[Data items]
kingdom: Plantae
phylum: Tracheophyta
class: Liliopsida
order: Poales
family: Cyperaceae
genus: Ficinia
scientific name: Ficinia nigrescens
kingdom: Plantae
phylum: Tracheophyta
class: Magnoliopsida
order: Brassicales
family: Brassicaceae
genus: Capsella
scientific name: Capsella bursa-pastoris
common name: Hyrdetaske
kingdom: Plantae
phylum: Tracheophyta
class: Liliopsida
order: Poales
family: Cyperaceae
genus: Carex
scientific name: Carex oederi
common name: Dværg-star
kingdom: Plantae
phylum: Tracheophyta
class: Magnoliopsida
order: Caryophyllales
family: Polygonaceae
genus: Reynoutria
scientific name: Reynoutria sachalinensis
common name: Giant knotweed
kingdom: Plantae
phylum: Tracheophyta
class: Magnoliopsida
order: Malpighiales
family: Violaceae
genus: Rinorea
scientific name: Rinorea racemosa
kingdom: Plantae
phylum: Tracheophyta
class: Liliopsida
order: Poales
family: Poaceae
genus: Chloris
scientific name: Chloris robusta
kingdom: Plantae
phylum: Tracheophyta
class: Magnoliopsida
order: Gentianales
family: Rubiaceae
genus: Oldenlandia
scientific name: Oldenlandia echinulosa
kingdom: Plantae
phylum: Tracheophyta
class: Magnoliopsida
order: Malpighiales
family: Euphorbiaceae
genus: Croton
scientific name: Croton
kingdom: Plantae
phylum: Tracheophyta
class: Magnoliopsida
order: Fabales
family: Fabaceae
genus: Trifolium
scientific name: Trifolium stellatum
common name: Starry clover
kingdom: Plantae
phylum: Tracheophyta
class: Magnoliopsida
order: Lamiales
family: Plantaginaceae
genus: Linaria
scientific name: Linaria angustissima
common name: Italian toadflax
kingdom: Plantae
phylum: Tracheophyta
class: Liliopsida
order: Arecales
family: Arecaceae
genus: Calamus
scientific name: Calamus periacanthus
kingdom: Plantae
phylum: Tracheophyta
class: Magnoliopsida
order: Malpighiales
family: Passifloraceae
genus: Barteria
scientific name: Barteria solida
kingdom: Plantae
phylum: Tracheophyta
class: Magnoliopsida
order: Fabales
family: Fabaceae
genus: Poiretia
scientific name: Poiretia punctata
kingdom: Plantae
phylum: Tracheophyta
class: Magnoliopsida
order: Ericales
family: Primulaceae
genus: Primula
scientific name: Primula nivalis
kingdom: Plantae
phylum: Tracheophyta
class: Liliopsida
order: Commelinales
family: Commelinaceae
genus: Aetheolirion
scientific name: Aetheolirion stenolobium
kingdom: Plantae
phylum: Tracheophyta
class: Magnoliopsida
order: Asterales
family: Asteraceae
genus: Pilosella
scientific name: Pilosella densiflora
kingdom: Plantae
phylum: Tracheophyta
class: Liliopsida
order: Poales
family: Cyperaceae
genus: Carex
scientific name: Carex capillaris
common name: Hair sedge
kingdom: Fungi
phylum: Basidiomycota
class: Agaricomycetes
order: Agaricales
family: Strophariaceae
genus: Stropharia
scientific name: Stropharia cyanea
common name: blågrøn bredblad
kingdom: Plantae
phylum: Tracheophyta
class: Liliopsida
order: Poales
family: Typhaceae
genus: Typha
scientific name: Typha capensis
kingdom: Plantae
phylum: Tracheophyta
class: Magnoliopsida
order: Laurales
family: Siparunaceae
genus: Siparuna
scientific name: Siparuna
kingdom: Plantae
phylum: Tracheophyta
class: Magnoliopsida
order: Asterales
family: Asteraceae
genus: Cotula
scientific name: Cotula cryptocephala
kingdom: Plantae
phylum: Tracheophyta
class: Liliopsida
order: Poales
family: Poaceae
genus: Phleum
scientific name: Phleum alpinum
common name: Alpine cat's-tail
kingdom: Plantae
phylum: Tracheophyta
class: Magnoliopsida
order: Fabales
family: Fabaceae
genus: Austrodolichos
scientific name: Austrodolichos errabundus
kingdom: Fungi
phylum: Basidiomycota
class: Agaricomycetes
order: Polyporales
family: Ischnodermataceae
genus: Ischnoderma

WHAT THIS TASK INVOLVES: Put the lines above into a Markdown table with the columns "No." and "Entry," numbering each line in order and omitting any blank lines.

ANSWER BELOW:
| No. | Entry |
|---|---|
| 1 | kingdom: Plantae |
| 2 | phylum: Tracheophyta |
| 3 | class: Liliopsida |
| 4 | order: Poales |
| 5 | family: Cyperaceae |
| 6 | genus: Ficinia |
| 7 | scientific name: Ficinia nigrescens |
| 8 | kingdom: Plantae |
| 9 | phylum: Tracheophyta |
| 10 | class: Magnoliopsida |
| 11 | order: Brassicales |
| 12 | family: Brassicaceae |
| 13 | genus: Capsella |
| 14 | scientific name: Capsella bursa-pastoris |
| 15 | common name: Hyrdetaske |
| 16 | kingdom: Plantae |
| 17 | phylum: Tracheophyta |
| 18 | class: Liliopsida |
| 19 | order: Poales |
| 20 | family: Cyperaceae |
| 21 | genus: Carex |
| 22 | scientific name: Carex oederi |
| 23 | common name: Dværg-star |
| 24 | kingdom: Plantae |
| 25 | phylum: Tracheophyta |
| 26 | class: Magnoliopsida |
| 27 | order: Caryophyllales |
| 28 | family: Polygonaceae |
| 29 | genus: Reynoutria |
| 30 | scientific name: Reynoutria sachalinensis |
| 31 | common name: Giant knotweed |
| 32 | kingdom: Plantae |
| 33 | phylum: Tracheophyta |
| 34 | class: Magnoliopsida |
| 35 | order: Malpighiales |
| 36 | family: Violaceae |
| 37 | genus: Rinorea |
| 38 | scientific name: Rinorea racemosa |
| 39 | kingdom: Plantae |
| 40 | phylum: Tracheophyta |
| 41 | class: Liliopsida |
| 42 | order: Poales |
| 43 | family: Poaceae |
| 44 | genus: Chloris |
| 45 | scientific name: Chloris robusta |
| 46 | kingdom: Plantae |
| 47 | phylum: Tracheophyta |
| 48 | class: Magnoliopsida |
| 49 | order: Gentianales |
| 50 | family: Rubiaceae |
| 51 | genus: Oldenlandia |
| 52 | scientific name: Oldenlandia echinulosa |
| 53 | kingdom: Plantae |
| 54 | phylum: Tracheophyta |
| 55 | class: Magnoliopsida |
| 56 | order: Malpighiales |
| 57 | family: Euphorbiaceae |
| 58 | genus: Croton |
| 59 | scientific name: Croton |
| 60 | kingdom: Plantae |
| 61 | phylum: Tracheophyta |
| 62 | class: Magnoliopsida |
| 63 | order: Fabales |
| 64 | family: Fabaceae |
| 65 | genus: Trifolium |
| 66 | scientific name: Trifolium stellatum |
| 67 | common name: Starry clover |
| 68 | kingdom: Plantae |
| 69 | phylum: Tracheophyta |
| 70 | class: Magnoliopsida |
| 71 | order: Lamiales |
| 72 | family: Plantaginaceae |
| 73 | genus: Linaria |
| 74 | scientific name: Linaria angustissima |
| 75 | common name: Italian toadflax |
| 76 | kingdom: Plantae |
| 77 | phylum: Tracheophyta |
| 78 | class: Liliopsida |
| 79 | order: Arecales |
| 80 | family: Arecaceae |
| 81 | genus: Calamus |
| 82 | scientific name: Calamus periacanthus |
| 83 | kingdom: Plantae |
| 84 | phylum: Tracheophyta |
| 85 | class: Magnoliopsida |
| 86 | order: Malpighiales |
| 87 | family: Passifloraceae |
| 88 | genus: Barteria |
| 89 | scientific name: Barteria solida |
| 90 | kingdom: Plantae |
| 91 | phylum: Tracheophyta |
| 92 | class: Magnoliopsida |
| 93 | order: Fabales |
| 94 | family: Fabaceae |
| 95 | genus: Poiretia |
| 96 | scientific name: Poiretia punctata |
| 97 | kingdom: Plantae |
| 98 | phylum: Tracheophyta |
| 99 | class: Magnoliopsida |
| 100 | order: Ericales |
| 101 | family: Primulaceae |
| 102 | genus: Primula |
| 103 | scientific name: Primula nivalis |
| 104 | kingdom: Plantae |
| 105 | phylum: Tracheophyta |
| 106 | class: Liliopsida |
| 107 | order: Commelinales |
| 108 | family: Commelinaceae |
| 109 | genus: Aetheolirion |
| 110 | scientific name: Aetheolirion stenolobium |
| 111 | kingdom: Plantae |
| 112 | phylum: Tracheophyta |
| 113 | class: Magnoliopsida |
| 114 | order: Asterales |
| 115 | family: Asteraceae |
| 116 | genus: Pilosella |
| 117 | scientific name: Pilosella densiflora |
| 118 | kingdom: Plantae |
| 119 | phylum: Tracheophyta |
| 120 | class: Liliopsida |
| 121 | order: Poales |
| 122 | family: Cyperaceae |
| 123 | genus: Carex |
| 124 | scientific name: Carex capillaris |
| 125 | common name: Hair sedge |
| 126 | kingdom: Fungi |
| 127 | phylum: Basidiomycota |
| 128 | class: Agaricomycetes |
| 129 | order: Agaricales |
| 130 | family: Strophariaceae |
| 131 | genus: Stropharia |
| 132 | scientific name: Stropharia cyanea |
| 133 | common name: blågrøn bredblad |
| 134 | kingdom: Plantae |
| 135 | phylum: Tracheophyta |
| 136 | class: Liliopsida |
| 137 | order: Poales |
| 138 | family: Typhaceae |
| 139 | genus: Typha |
| 140 | scientific name: Typha capensis |
| 141 | kingdom: Plantae |
| 142 | phylum: Tracheophyta |
| 143 | class: Magnoliopsida |
| 144 | order: Laurales |
| 145 | family: Siparunaceae |
| 146 | genus: Siparuna |
| 147 | scientific name: Siparuna |
| 148 | kingdom: Plantae |
| 149 | phylum: Tracheophyta |
| 150 | class: Magnoliopsida |
| 151 | order: Asterales |
| 152 | family: Asteraceae |
| 153 | genus: Cotula |
| 154 | scientific name: Cotula cryptocephala |
| 155 | kingdom: Plantae |
| 156 | phylum: Tracheophyta |
| 157 | class: Liliopsida |
| 158 | order: Poales |
| 159 | family: Poaceae |
| 160 | genus: Phleum |
| 161 | scientific name: Phleum alpinum |
| 162 | common name: Alpine cat's-tail |
| 163 | kingdom: Plantae |
| 164 | phylum: Tracheophyta |
| 165 | class: Magnoliopsida |
| 166 | order: Fabales |
| 167 | family: Fabaceae |
| 168 | genus: Austrodolichos |
| 169 | scientific name: Austrodolichos errabundus |
| 170 | kingdom: Fungi |
| 171 | phylum: Basidiomycota |
| 172 | class: Agaricomycetes |
| 173 | order: Polyporales |
| 174 | family: Ischnodermataceae |
| 175 | genus: Ischnoderma |